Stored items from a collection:

[Start of Attachment]

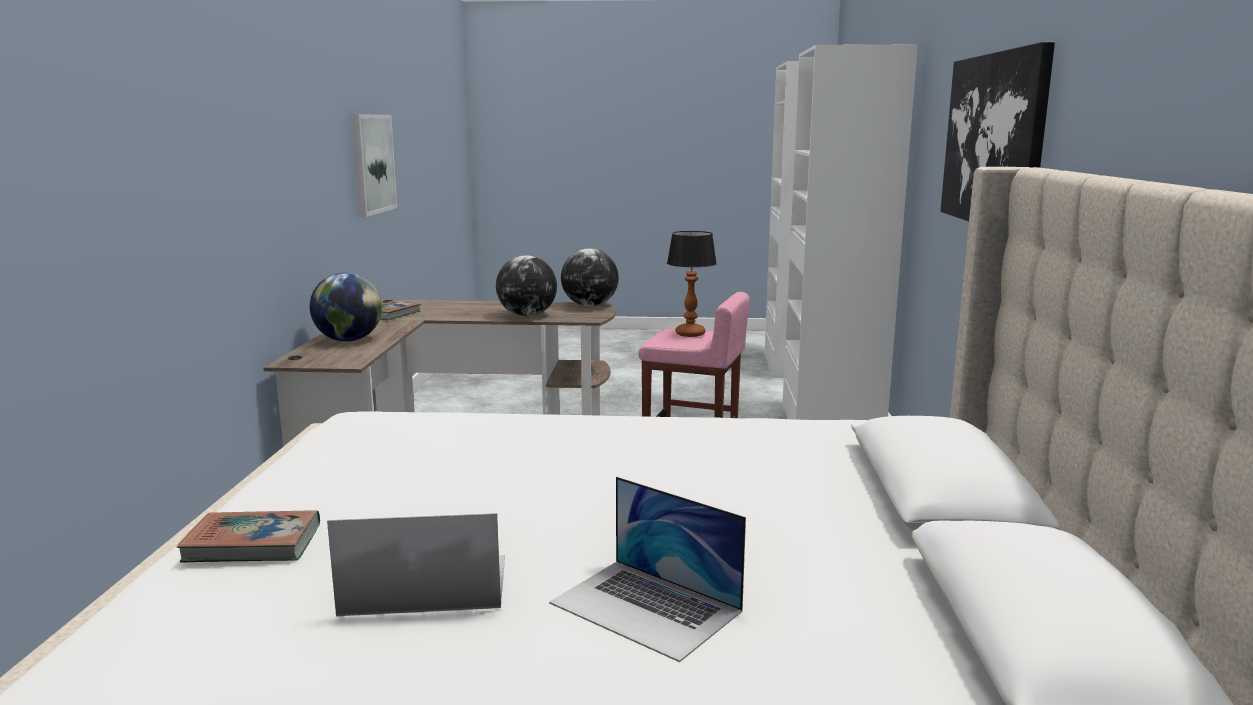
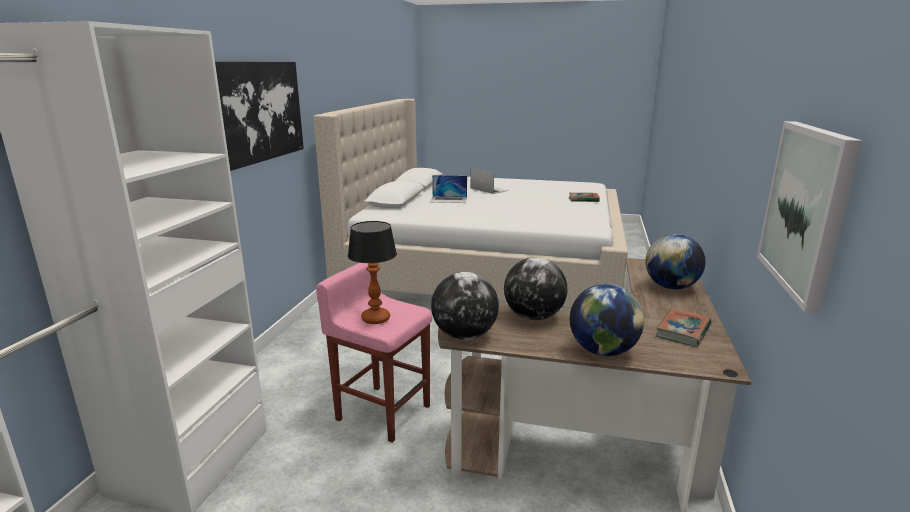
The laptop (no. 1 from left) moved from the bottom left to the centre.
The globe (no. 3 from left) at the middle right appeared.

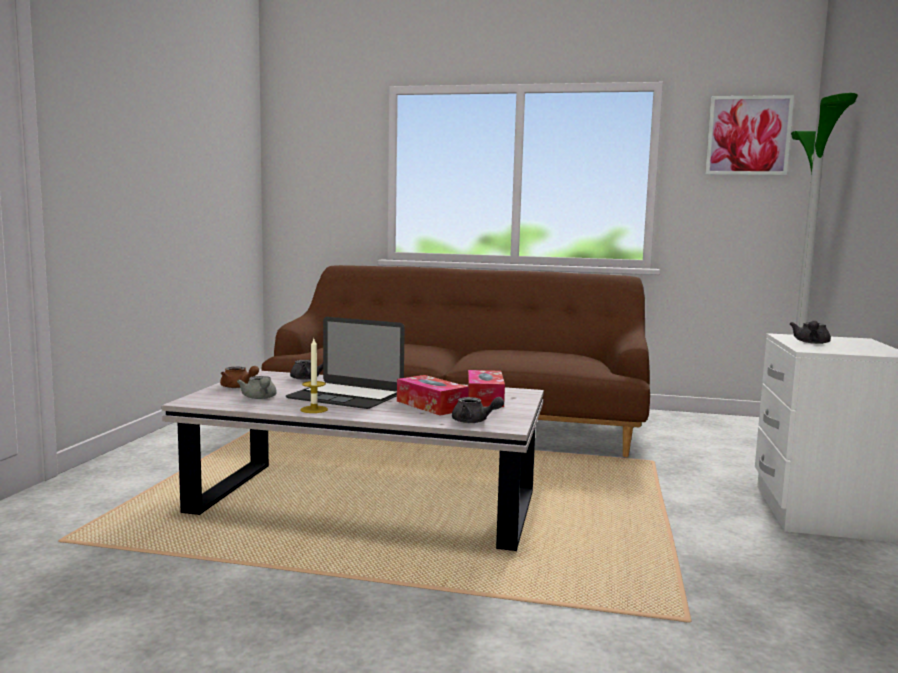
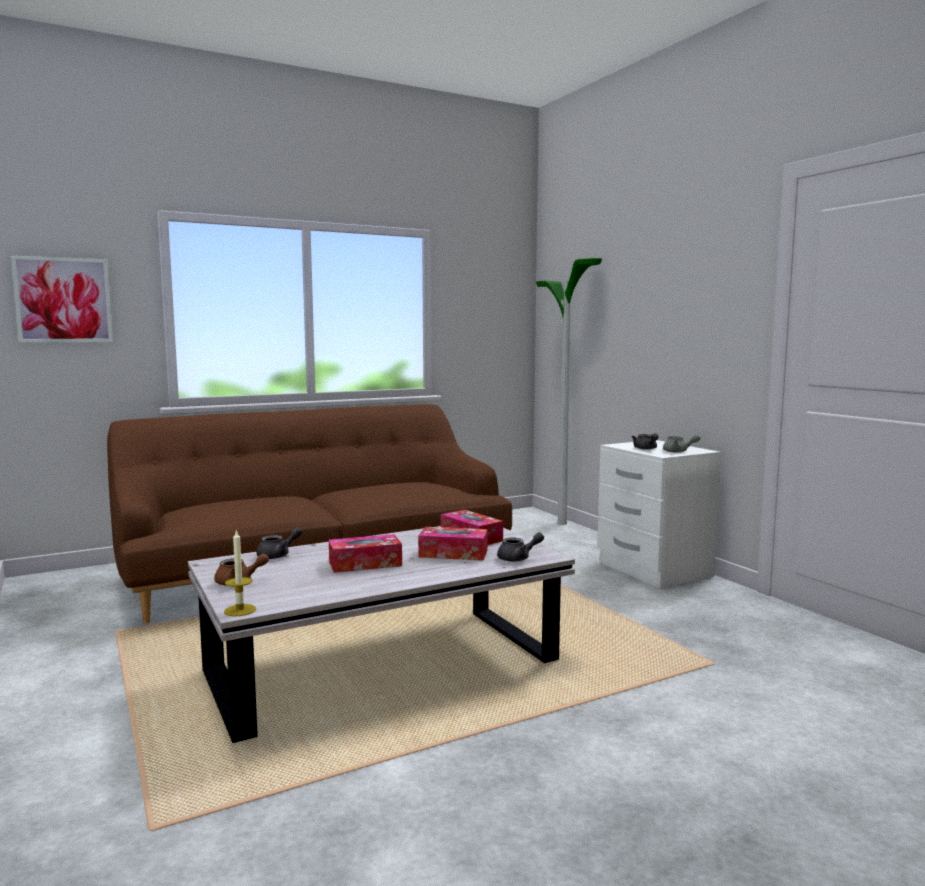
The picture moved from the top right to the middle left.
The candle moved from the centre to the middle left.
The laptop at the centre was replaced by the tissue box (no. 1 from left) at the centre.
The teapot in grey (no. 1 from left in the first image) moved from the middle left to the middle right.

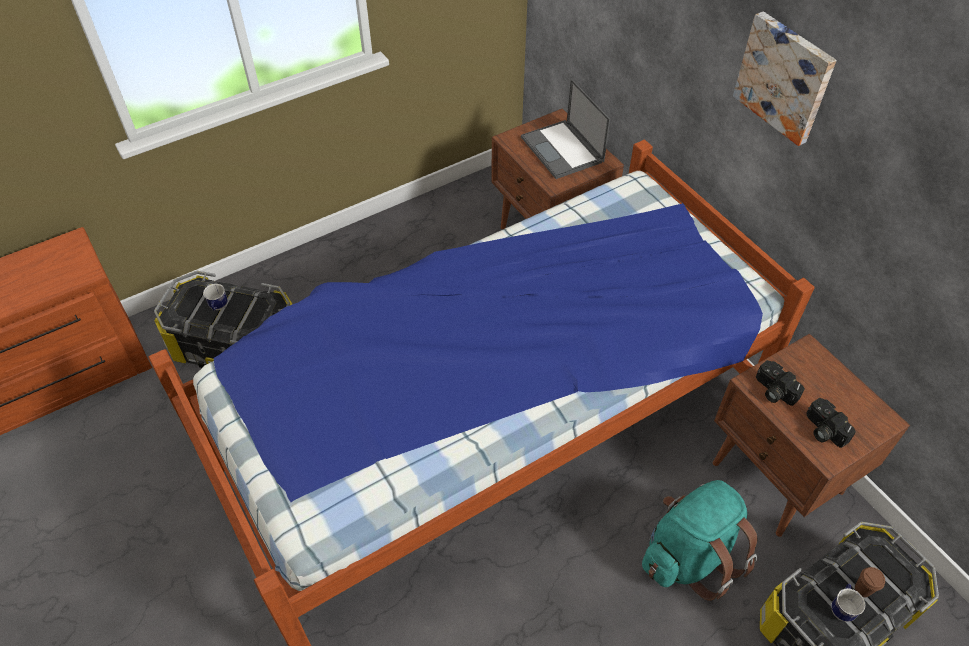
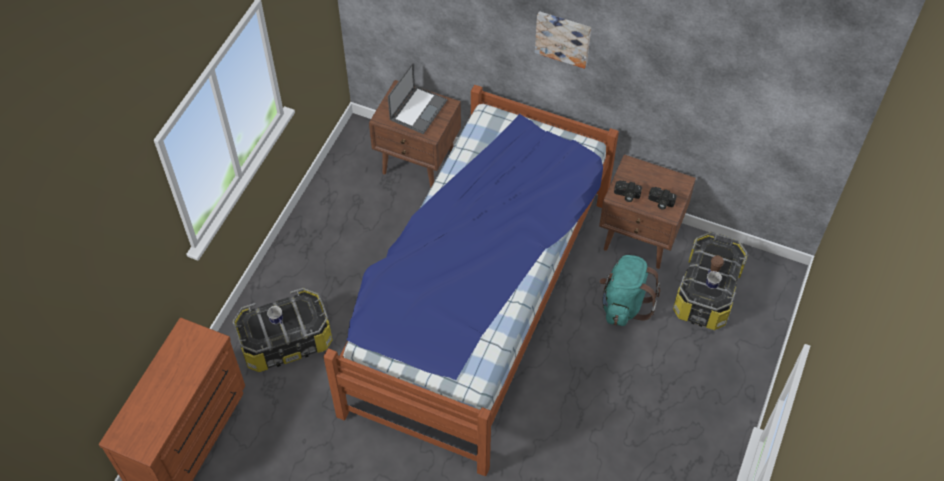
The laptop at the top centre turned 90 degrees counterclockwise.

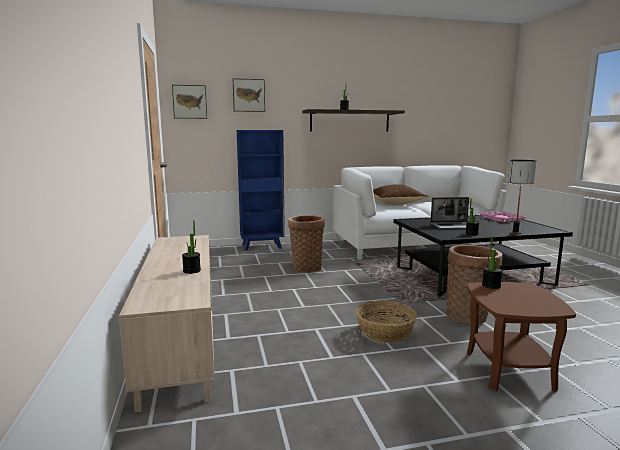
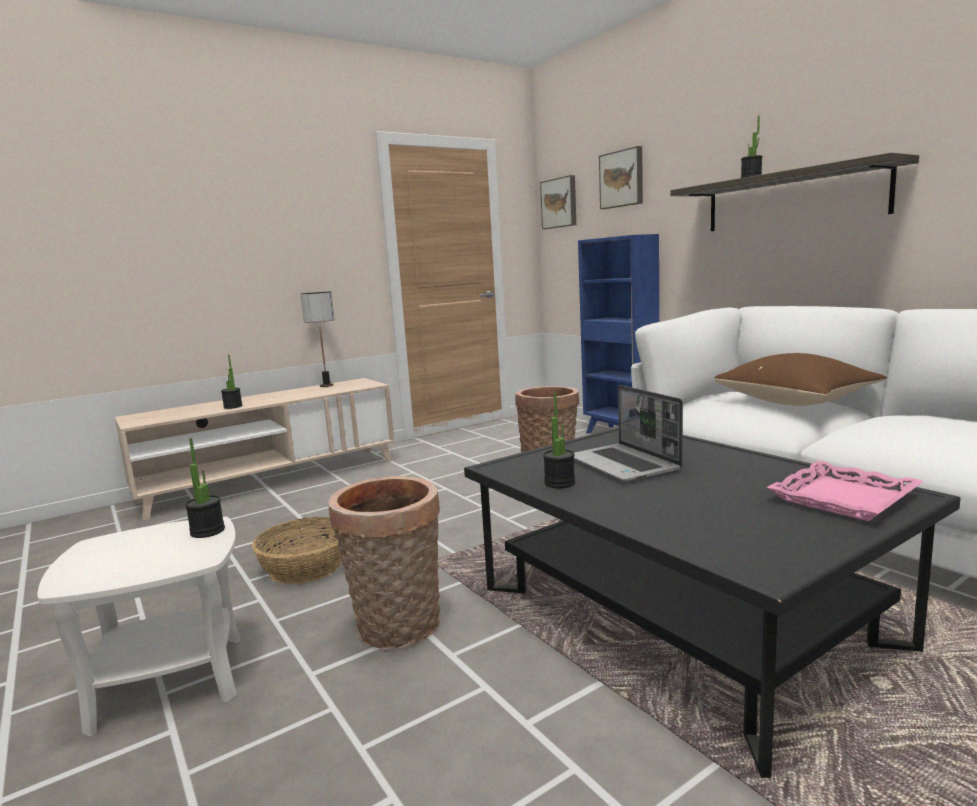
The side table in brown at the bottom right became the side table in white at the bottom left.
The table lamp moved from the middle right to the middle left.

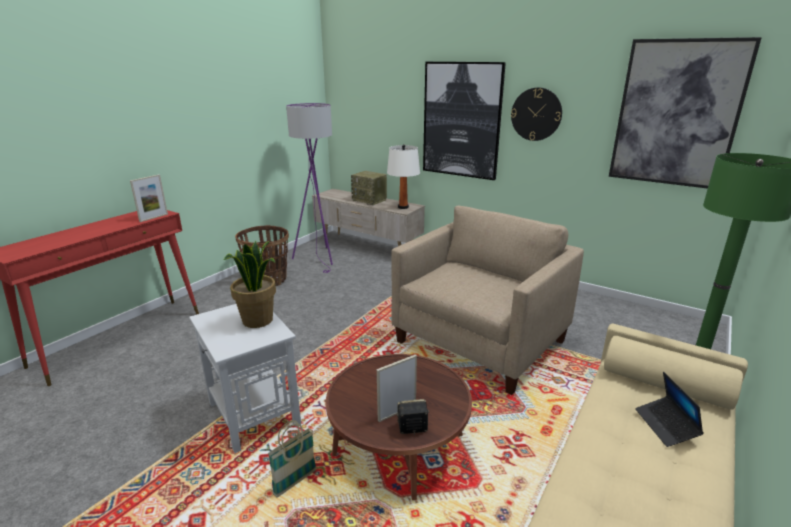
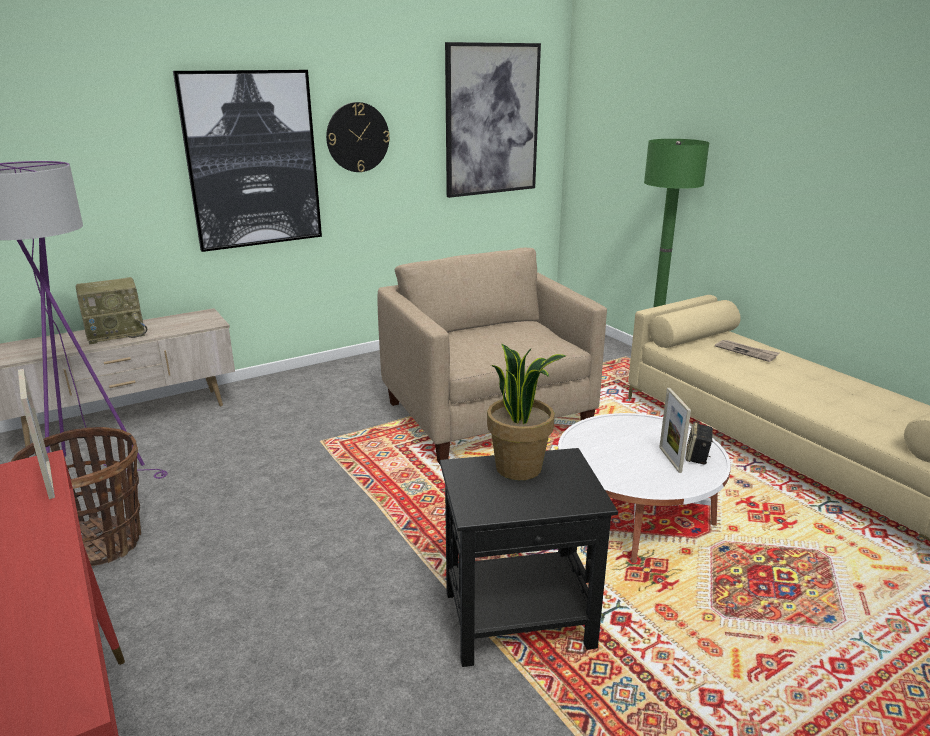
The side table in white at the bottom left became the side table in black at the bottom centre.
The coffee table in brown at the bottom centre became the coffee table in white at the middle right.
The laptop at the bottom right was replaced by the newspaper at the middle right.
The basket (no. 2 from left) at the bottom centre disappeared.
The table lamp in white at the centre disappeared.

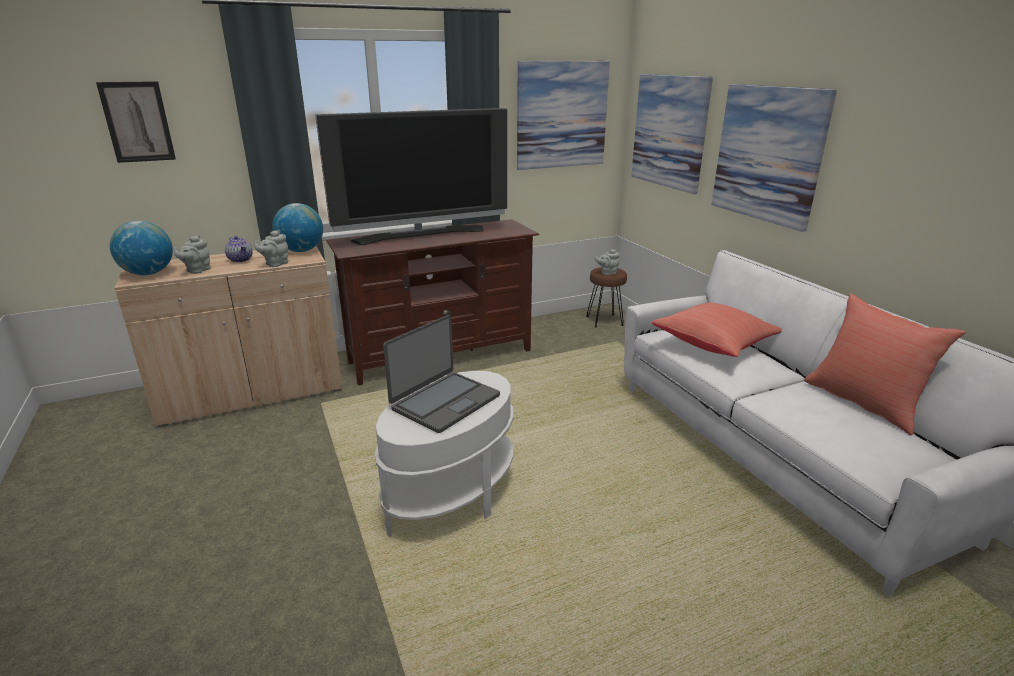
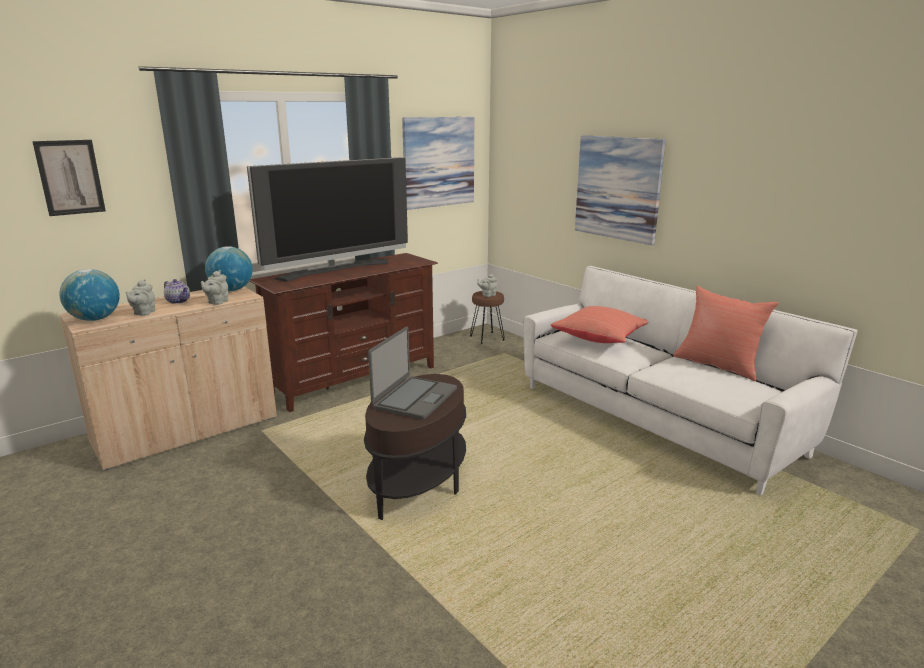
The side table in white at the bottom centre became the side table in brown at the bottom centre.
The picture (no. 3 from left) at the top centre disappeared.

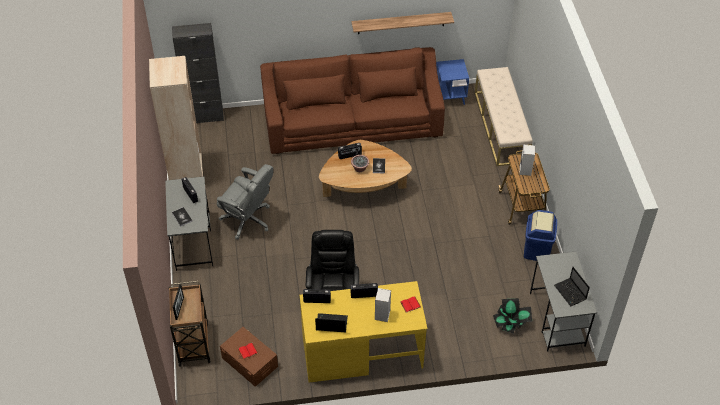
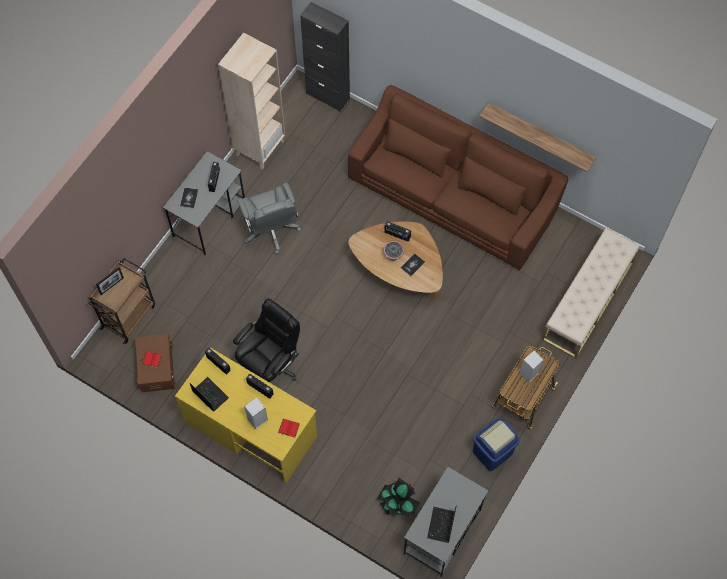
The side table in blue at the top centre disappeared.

[End of Attachment]

What is expected: Restate every line above exactly, omitting images.

Result for this task:
The laptop (no. 1 from left) moved from the bottom left to the centre.
The globe (no. 3 from left) at the middle right appeared.

The picture moved from the top right to the middle left.
The candle moved from the centre to the middle left.
The laptop at the centre was replaced by the tissue box (no. 1 from left) at the centre.
The teapot in grey (no. 1 from left in the first image) moved from the middle left to the middle right.

The laptop at the top centre turned 90 degrees counterclockwise.

The side table in brown at the bottom right became the side table in white at the bottom left.
The table lamp moved from the middle right to the middle left.

The side table in white at the bottom left became the side table in black at the bottom centre.
The coffee table in brown at the bottom centre became the coffee table in white at the middle right.
The laptop at the bottom right was replaced by the newspaper at the middle right.
The basket (no. 2 from left) at the bottom centre disappeared.
The table lamp in white at the centre disappeared.

The side table in white at the bottom centre became the side table in brown at the bottom centre.
The picture (no. 3 from left) at the top centre disappeared.

The side table in blue at the top centre disappeared.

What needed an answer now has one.